Prove that $ \dim(\ker(g \circ f)) = \dim(\ker(f)) + \dim(\ker(g) \cap \operatorname{im}(f)). $ What is the error in this approach?

Question

Let $f : U \to V$ and $g : V \to W$ be linear transformations on the vector spaces $U$, $V$, and $W$ respectively. Then Prove that :

$$ \dim(\ker(g \circ f)) = \dim(\ker(f)) + \dim(\ker(g) \cap \operatorname{im}(f)). $$

Attempt: It's clear that $$\ker(g \circ f))= \ker f +\{\operatorname{im} f \cap \ker(g)\}$$

Then $$\dim \ker(g \circ f))= \dim \big (\ker f +\{\operatorname{im} f \cap \ker(g)\} \big ) \tag{1} $$

If $\ker f \bigcap \operatorname{im}f=\emptyset$, then , $(1)$ becomes an external direct product and the dimension adds up. Otherwise, $\dim \ker(g \circ f)) \le \dim \big (\ker f)+\dim \big(\{\operatorname{im} f \cap\ker(g)\} \big )$

Could someone please pin point the error. Thanks a lot for the help.

Answer 1

The thing that is clear is that $\textrm{ker}(g\circ f)=f^{-1}(\textrm{ker}(g))$.

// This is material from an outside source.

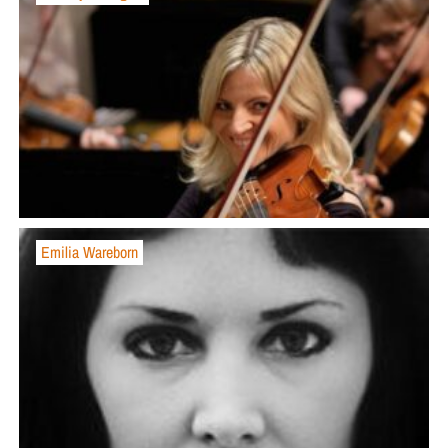
Emilia Wareborn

Now, $f$ induces an isomorphism $\varphi:U/\textrm{ker}f\to \textrm{Im}f,$ and since $\textrm{ker}f\subseteq f^{-1}(\textrm{ker}g),$ we have \begin{align} dim(f^{-1}(\textrm{ker}(g))&=dim(f^{-1}(\textrm{ker}(g)\cap \textrm{Im} f))\\ &=dim(\textrm{ker} f)+dim(f^{-1}(\textrm{ker}(g)\cap \textrm{Im} f)/\textrm{ker}f)\\ &= dim(\textrm{ker} f)+dim(\varphi^{-1}(\textrm{ker}(g)\cap \textrm{Im}f))\\ &=dim(\textrm{ker} f)+dim(\textrm{ker}(g)\cap \textrm{Im}f), \end{align} since $\varphi$ is an isomorphism.